I want to create a function which first cuts a tree (from a hclust) into 2:13 groups (12 different cutree values), then calculates the adjusted rand index (randIndex) between these 12 cutree values and a stored vector I already have and finally store these adjusted rand index values into a vector so I can compare the answers. All I've got is
for(i in 2:13){
a <- cutree(hclust1, k=i)
randIndex(stored_vector, a)
}
where hclust1 is just the hierarchical clustering output and stored_vector is just the stored vector value I mentioned. I am completely new to programming and would appreciate some help. Thank you.

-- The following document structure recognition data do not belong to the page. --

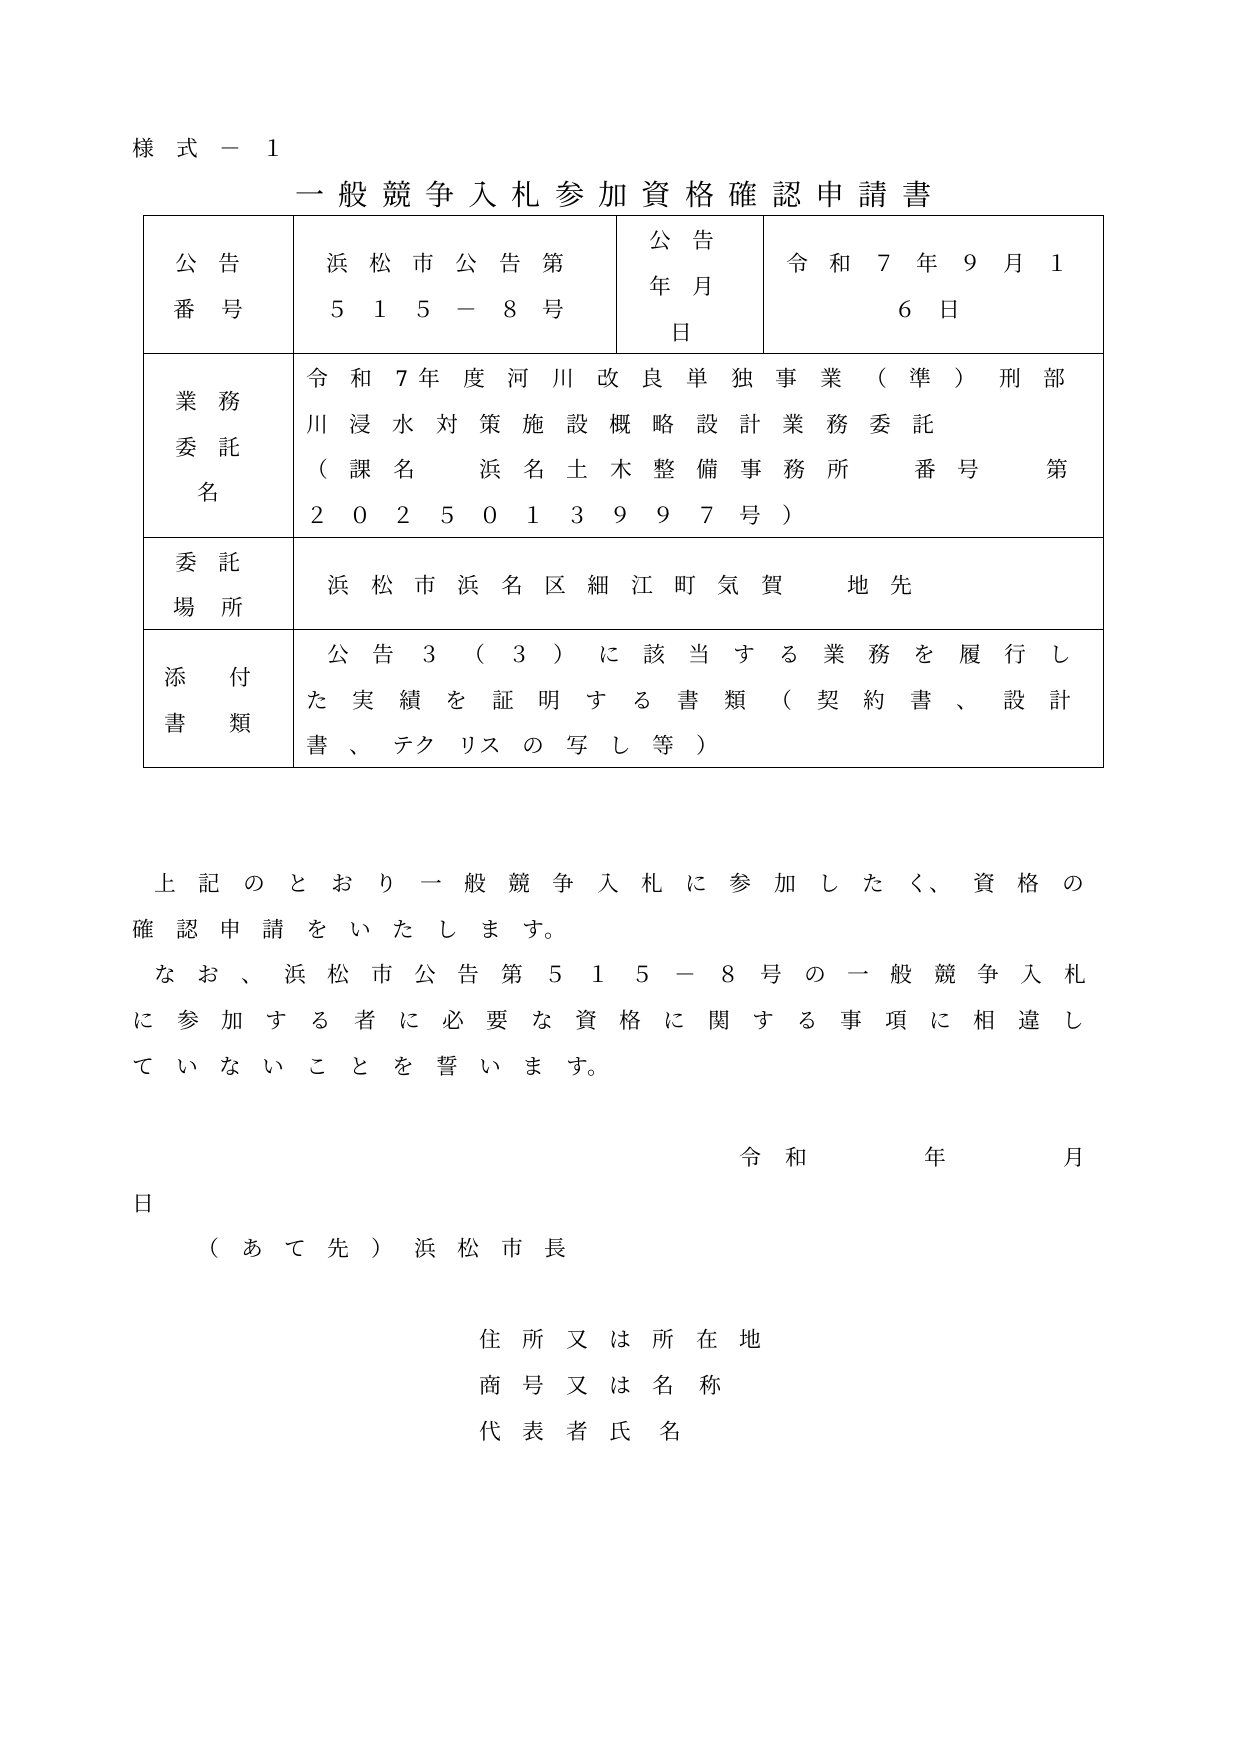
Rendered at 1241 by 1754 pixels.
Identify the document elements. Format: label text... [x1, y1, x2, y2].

table_header 令和７年９月１６日 [764, 216, 1103, 353]
text なお、浜松市公告第５１５－８号の一般競争入札に参加する者に必要な資格に関する事項に相違していないことを誓います。 [133, 951, 1108, 1087]
text 代表者氏名 [133, 1407, 1108, 1452]
table_cell 浜松市浜名区細江町気賀 地先 [294, 538, 1103, 629]
table_cell 委託場所 [144, 538, 293, 629]
text 商号又は名称 [133, 1361, 1108, 1407]
table_cell 公告３（３）に該当する業務を履行した実績を証明する書類（契約書、設計書、テクリスの写し等） [294, 630, 1103, 767]
text 様式－１ [133, 124, 1108, 170]
table_header 公告番号 [144, 216, 293, 353]
text 住所又は所在地 [133, 1316, 1108, 1361]
table_header 浜松市公告第５１５－８号 [294, 216, 616, 353]
text （あて先）浜松市長 [133, 1224, 1108, 1270]
text 一般競争入札参加資格確認申請書 [133, 170, 1108, 215]
table_cell 添 付 書 類 [144, 630, 293, 767]
table_cell 令和7年度河川改良単独事業（準）刑部川浸水対策施設概略設計業務委託 （課名 浜名土木整備事務所 番号 第２０２５０１３９９７号） [294, 354, 1103, 537]
table_cell 業務委託名 [144, 354, 293, 537]
text 令和 年 月 日 [133, 1133, 1108, 1224]
text 上記のとおり一般競争入札に参加したく、資格の確認申請をいたします。 [133, 859, 1108, 951]
table_header 公告年月日 [617, 216, 763, 353]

CodePudding user response:
Does this work for you?
library(tidyverse)
library(fossil) # rand.index function
# get a dataset for cutree, change this to your dataset
hc <- hclust(dist(USArrests))
# change k to your desired vector
k <- 2:12
vec <- cutree(hc, k = k)
# create an empty dataframe
df <- tibble(i=as.numeric(),j=as.numeric(),result=as.numeric())
# create nested for loops to get result
for (i in k) {
for (j in k) {
result <- rand.index(vec[,i-1],vec[,j-1])
df <- df %>%
add_row(i=i,j=j,result=result)
}
}
# view result
df %>%
filter(result != 1) %>%
distinct(result, .keep_all = TRUE) %>%
view()